Graduated Drivers License
Licenses for younger drivers that allow them to improve their skills. Regulations vary by state, but often restrict night time driving. Young drivers receive a learner’s permit, followed by a provisional license, before they can receive a standard drivers license.
Insurance Score
Insurance scores are confidential rankings based on credit information. This includes whether the consumer has made timely payments on loans, the number of open credit card accounts and whether a bankruptcy filing has been made. An insurance score is a measure of how well consumers manage their financial affairs, not of their financial assets. It does not include information about income or race.

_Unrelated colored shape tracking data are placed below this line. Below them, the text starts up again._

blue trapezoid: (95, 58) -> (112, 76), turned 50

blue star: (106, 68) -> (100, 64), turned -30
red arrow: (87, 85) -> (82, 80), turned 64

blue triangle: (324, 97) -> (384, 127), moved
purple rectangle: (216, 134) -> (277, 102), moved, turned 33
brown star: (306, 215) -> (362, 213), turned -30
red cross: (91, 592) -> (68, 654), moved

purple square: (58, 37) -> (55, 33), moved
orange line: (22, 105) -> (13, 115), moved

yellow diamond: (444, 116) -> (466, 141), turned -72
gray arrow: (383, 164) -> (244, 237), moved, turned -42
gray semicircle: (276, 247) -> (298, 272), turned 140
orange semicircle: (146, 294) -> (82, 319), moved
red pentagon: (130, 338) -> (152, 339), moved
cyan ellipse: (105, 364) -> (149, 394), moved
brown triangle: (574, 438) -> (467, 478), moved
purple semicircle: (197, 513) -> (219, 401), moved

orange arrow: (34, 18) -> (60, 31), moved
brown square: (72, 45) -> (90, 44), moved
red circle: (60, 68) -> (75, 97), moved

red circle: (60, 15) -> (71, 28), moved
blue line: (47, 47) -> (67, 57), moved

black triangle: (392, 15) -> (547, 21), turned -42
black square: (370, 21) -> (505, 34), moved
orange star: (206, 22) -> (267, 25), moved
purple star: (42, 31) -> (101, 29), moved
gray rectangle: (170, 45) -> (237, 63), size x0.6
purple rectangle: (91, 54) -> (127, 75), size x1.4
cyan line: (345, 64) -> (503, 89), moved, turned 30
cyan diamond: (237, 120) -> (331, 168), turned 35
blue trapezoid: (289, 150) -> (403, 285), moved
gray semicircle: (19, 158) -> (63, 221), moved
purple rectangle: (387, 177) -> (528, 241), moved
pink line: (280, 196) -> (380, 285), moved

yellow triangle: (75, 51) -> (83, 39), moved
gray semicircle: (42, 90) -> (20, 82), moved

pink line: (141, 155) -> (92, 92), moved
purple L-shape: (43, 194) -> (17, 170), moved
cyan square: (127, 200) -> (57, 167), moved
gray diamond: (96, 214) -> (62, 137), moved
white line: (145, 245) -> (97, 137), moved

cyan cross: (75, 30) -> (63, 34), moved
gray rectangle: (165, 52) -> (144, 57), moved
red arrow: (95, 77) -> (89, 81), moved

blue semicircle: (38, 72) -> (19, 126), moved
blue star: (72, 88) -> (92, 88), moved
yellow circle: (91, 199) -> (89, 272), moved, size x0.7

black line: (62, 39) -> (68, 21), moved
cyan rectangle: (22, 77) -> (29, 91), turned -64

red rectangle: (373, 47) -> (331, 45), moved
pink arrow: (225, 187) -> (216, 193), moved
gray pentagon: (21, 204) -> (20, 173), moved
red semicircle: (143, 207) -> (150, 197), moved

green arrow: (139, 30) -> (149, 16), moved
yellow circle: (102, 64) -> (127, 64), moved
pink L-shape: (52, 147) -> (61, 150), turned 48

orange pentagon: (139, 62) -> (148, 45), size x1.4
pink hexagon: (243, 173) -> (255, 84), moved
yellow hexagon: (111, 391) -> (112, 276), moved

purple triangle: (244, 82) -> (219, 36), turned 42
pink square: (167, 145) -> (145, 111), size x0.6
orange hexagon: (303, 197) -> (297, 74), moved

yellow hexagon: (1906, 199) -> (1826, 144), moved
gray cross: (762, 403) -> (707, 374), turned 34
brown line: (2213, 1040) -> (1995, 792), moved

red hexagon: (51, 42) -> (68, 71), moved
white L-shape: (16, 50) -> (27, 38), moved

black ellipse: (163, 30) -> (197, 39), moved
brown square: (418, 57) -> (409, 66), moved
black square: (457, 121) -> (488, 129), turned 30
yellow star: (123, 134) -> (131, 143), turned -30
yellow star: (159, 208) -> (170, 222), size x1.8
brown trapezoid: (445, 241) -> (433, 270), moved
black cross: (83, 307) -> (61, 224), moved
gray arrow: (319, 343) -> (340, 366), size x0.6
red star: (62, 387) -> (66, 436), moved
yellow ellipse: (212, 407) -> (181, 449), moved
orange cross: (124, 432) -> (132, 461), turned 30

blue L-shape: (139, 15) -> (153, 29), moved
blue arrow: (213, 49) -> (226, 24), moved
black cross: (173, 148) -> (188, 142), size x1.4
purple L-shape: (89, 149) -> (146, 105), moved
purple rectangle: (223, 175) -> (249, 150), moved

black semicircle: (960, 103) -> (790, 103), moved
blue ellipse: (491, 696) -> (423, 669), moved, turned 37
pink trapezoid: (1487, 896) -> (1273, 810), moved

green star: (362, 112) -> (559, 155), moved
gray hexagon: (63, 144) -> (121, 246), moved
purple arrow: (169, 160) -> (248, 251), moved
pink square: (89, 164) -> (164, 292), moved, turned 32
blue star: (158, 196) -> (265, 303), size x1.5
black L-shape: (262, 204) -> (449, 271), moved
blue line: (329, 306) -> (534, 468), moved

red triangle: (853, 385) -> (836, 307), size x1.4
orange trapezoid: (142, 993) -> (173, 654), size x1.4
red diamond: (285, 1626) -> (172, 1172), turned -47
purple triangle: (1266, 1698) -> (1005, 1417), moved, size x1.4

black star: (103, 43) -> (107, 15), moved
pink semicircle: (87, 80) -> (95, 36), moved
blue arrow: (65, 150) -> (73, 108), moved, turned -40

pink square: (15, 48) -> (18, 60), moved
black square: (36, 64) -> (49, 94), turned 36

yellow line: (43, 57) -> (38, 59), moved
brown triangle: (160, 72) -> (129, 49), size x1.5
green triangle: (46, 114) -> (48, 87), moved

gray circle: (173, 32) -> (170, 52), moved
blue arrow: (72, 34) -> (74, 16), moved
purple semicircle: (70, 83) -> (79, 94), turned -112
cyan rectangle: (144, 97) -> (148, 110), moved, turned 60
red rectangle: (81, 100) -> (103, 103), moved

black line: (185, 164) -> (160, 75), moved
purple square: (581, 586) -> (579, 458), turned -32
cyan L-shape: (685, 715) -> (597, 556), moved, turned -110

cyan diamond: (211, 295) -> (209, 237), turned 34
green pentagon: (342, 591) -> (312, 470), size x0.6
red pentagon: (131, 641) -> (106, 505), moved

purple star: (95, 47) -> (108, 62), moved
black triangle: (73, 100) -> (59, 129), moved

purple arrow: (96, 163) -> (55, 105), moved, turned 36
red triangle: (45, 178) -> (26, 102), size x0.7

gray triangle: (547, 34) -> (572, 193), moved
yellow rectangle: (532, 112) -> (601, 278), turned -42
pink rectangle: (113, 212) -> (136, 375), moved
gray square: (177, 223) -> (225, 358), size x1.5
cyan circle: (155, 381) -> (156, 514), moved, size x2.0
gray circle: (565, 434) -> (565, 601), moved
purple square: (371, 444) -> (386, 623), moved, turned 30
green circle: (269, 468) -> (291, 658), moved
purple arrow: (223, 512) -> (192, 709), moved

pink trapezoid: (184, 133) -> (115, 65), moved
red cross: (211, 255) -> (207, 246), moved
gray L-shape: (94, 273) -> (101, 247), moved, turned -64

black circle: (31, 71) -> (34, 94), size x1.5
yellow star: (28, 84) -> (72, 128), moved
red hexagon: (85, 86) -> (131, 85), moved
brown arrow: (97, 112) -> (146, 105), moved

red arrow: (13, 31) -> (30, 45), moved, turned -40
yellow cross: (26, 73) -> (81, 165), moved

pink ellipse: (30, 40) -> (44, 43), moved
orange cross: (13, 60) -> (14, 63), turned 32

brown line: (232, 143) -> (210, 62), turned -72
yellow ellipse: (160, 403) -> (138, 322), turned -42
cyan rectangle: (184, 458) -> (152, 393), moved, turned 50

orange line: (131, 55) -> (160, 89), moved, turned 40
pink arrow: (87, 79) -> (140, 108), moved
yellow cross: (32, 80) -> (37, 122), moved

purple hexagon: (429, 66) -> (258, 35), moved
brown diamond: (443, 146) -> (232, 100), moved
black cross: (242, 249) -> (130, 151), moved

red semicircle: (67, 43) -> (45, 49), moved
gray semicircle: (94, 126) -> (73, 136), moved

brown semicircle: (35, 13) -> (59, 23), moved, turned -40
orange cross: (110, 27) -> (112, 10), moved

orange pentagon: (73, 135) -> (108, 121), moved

Studies have shown that people who manage their money well tend also to manage their most important asset, their home, well. And people who manage their money responsibly also tend to handle driving a car responsibly. Some insurance companies use insurance scores as an insurance underwriting and rating tool.
Liability Insurance
Insurance for what the policyholder is legally obligated to pay because of bodily injury or property damage caused to another person.
No Fault
Auto insurance coverage that pays for each driver’s own injuries, regardless of who caused the accident. No-fault varies from state to state. It also refers to an auto liability insurance system that restricts lawsuits to serious cases. Such policies are designed to promote faster reimbursement and to reduce litigation.
Pay at the Pump
A system proposed in the 1990s in which auto insurance premiums would be paid to state governments through a per-gallon surcharge on gasoline.
Policy
A written contract for insurance between an insurance company and policyholder stating details of coverage.
Premium
The price of an insurance policy, typically charged annually or semiannually.
Salvage
Damaged property an insurer takes over to reduce its loss after paying a claim. Insurers receive salvage rights over property on which they have paid claims, such as badly-damaged cars. Insurers that paid claims on cargoes lost at sea now have the right to recover sunken treasures. Salvage charges are the costs associated with recovering that property.
Total Loss
The condition of an automobile or other property when damage is so extensive that repair costs would exceed the value of the vehicle or property.
Underwriter
Examining, accepting, or rejecting insurance risks and classifying the ones that are accepted, in order to charge appropriate premiums for them.